Now Esurance is upping the ante: The San Francisco-based company is offering a 10% discount on auto insurance to new or current customers in Texas and Arizona who "like" Esurance on Facebook.

New customers who sign up for car insurance and "like" the company get the discount right away. Current customers can get the discount when they renew their policies.

"It really fits with our insurance brand in a way many other companies can't match," Esurance spokesperson Danny Miller says.

With roots as a Silicon Valley startup, Esurance provides auto insurance direct to the consumer online, over the phone and through select agents, including sister company Answer Financial. The insurer, acquired by Allstate in 2011, promotes its line of products as "insurance for the modern world" and a "smart choice for Web-savvy consumers."

Here's more about how insurance companies are trying hard to be "Liked" online.

So what's in it for Esurance?

"The primary purpose is to attract new business," Miller says. "Many people get recommendations through family and friends, and one of the ways they're doing this is through Facebook."

One big popularity contest

Every time someone sees a friend's "like" of the company, Esurance gets free exposure and the chance to win over a potential new customer.

"There are 200 million Facebook users in the U.S., and 15 million of them are in Texas and Arizona," Miller says.

As with any insurance discount, the company had to get state regulatory approval to offer it. The process for approval was simpler to get in Texas and Arizona than in some other states, such as California and New York, which have more complex regulatory structures, Miller says. The company is looking at expanding the discount to other states where it does business, but Miller would not disclose which states or a timeline.

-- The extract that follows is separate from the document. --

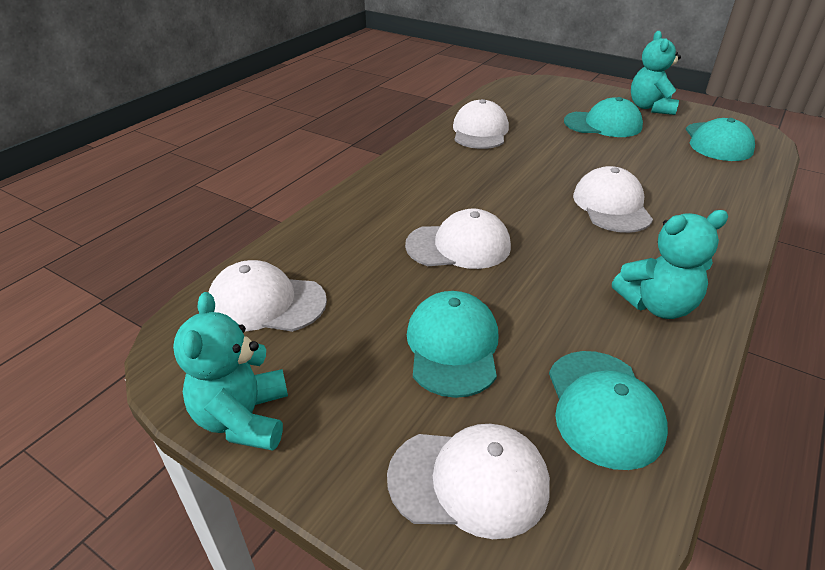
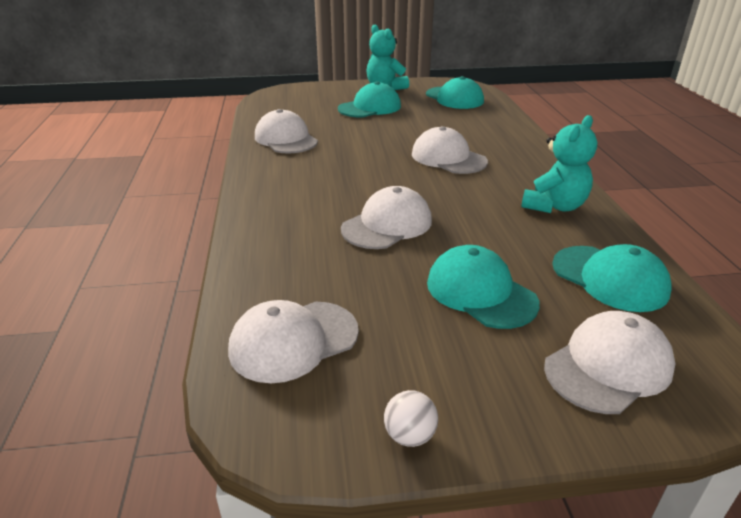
camera: 40 degrees left, 5 degrees down
(243, 418) = (409, 435): turquoise teddy bear -> white ball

Esurance says it's the first car insurance company to offer a discount on coverage to Facebook users, but it may not be the last.

"If the company is successful, others will follow," says Eileen Smith, program manager of global technology and industry research organization at International Data Corp. (IDC), headquartered in Framingham, Mass.

The discount is a bold move in the insurance industry. According to IDC's July report, "2012 U.S. Social Media Trends by Vertical," authored by Smith, the top three reasons property/casualty insurance companies say they're using social media are to:

  • Increase awareness of products or services
  • Gather feedback from customers
  • Help employees be more effective

Generating revenue through direct sales, which is similar to what Esurance is striving for with its discount, was at the bottom of the list of 10 reasons -- named as a top social media driver by only 9% of surveyed insurers.

By offering the discount, Esurance is taking a page out of the retail industry's playbook.

"Which is a good thing," Smith says, "They're really taking advantage of the power of social media. As a consumer you're expecting to get something for the 'like.'"

The move also opens up a wealth of data for the company, Smith says. And data is king in the insurance industry.

Where's the love, er, like?

Financial Times recently reported that advertisers are pressing Facebook to share more information about its users. Miller says Esurance will not use any Facebook data on individual customers for marketing, pricing or any other purpose.

"We're not using this to track people on Facebook," he says.

However, the company will use aggregate data, such as the number of "likes" it gets by city.

Whether Facebook discounts result in new business remains to be seen.

Miller says he can't report how many new customers or likes the company has received since it debuted the offer about a month ago. But, he adds, "We're pleased with the response so far."